Но было неприятно ясно, что один остался. А может быть, это незнакомый зашёл в парк и сидит, любуясь отблесками зари на воде пруда? Но почему он в летнем костюме? Вот он чертит по земле тростью, и женщине показалось, что слышно, как шуршат сухие листья. Через несколько минут решила послать горничную, посмотреть: кто этот человек?
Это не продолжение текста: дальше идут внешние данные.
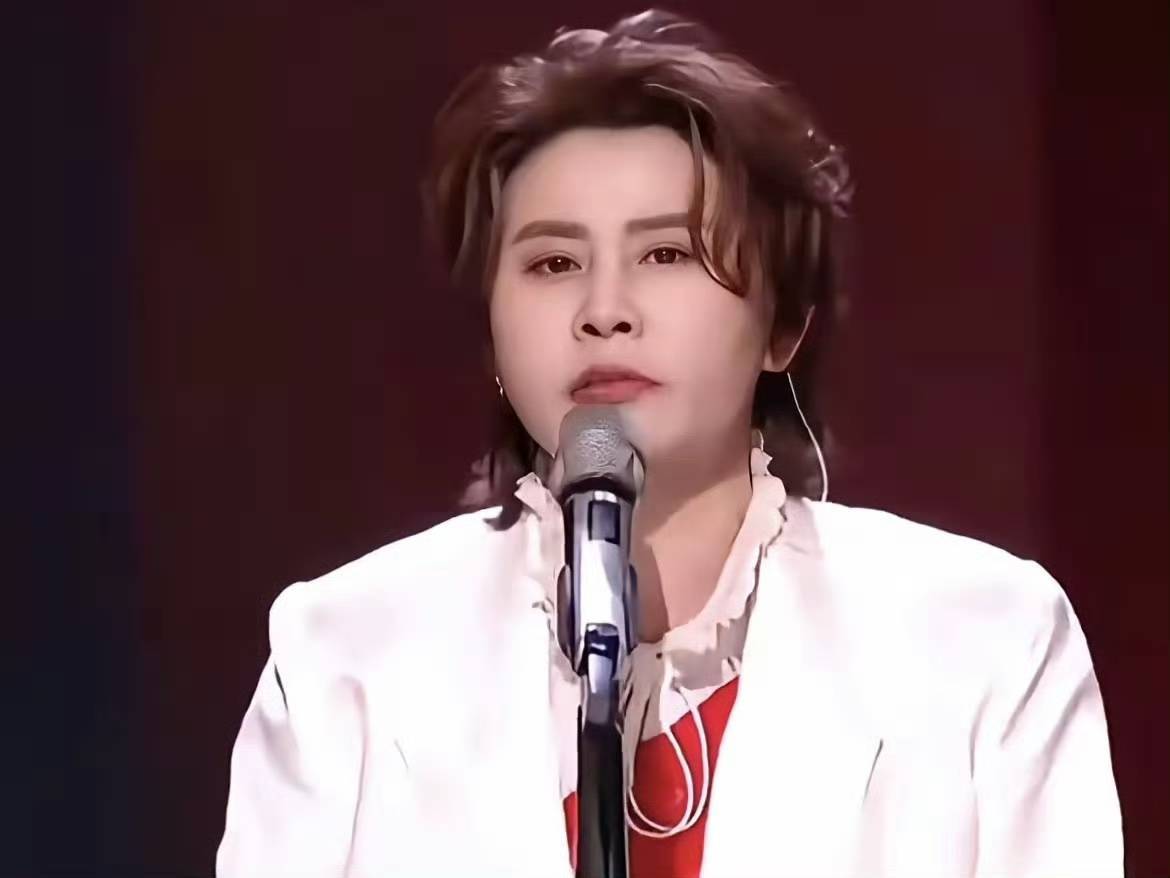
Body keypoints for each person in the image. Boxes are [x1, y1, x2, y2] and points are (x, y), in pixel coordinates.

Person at [216, 10, 1123, 877]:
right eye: (553, 263)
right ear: (493, 338)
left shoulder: (986, 639)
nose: (604, 310)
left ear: (783, 326)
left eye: (666, 255)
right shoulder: (343, 656)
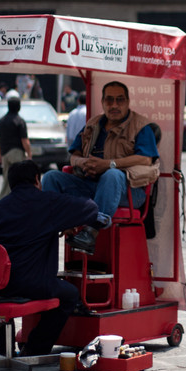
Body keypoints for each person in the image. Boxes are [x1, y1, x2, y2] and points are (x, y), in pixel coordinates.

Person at [0, 160, 98, 357]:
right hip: (31, 283)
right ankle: (35, 349)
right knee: (70, 295)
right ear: (37, 180)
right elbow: (90, 208)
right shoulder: (47, 202)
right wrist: (62, 222)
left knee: (6, 290)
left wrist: (55, 226)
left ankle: (4, 352)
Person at [41, 81, 160, 253]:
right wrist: (83, 163)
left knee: (112, 175)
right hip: (92, 185)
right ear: (103, 102)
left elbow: (146, 159)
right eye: (109, 100)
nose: (114, 105)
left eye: (120, 100)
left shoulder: (141, 126)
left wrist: (108, 164)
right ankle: (57, 225)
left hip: (129, 191)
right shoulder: (93, 124)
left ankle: (91, 231)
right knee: (51, 177)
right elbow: (73, 155)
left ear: (127, 102)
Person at [0, 98, 32, 199]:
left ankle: (3, 202)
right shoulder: (19, 121)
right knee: (19, 180)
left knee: (7, 180)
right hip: (17, 153)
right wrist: (29, 154)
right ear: (19, 107)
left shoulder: (1, 121)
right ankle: (18, 201)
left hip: (5, 153)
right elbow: (25, 140)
Встала, — заскрипело кресло; звук очень ясный в тишине, но человек но услыхал его. Тогда женщина сама спустилась со ступенек террасы на холодную землю, пошла по дорожке и заметила, что она неестественно быстро подошла к человеку, а его фигура не стала вблизи ни крупнее, ни отчётливее, оставаясь такою же, какой она издали увидела её.
Это был, разумеется, один из бесчисленных фокусов вечернего освещения, но более странным было то, что человек этот, красновато освещённый огнём зари, не давал тени. И листья, которые он сгребал своей тростью, не шуршали, более того — они не двигались, когда конец трости касался их. Затем женщина почувствовала, как будто нечто, неосязаемо обняв её, кружит в медленном вальсе.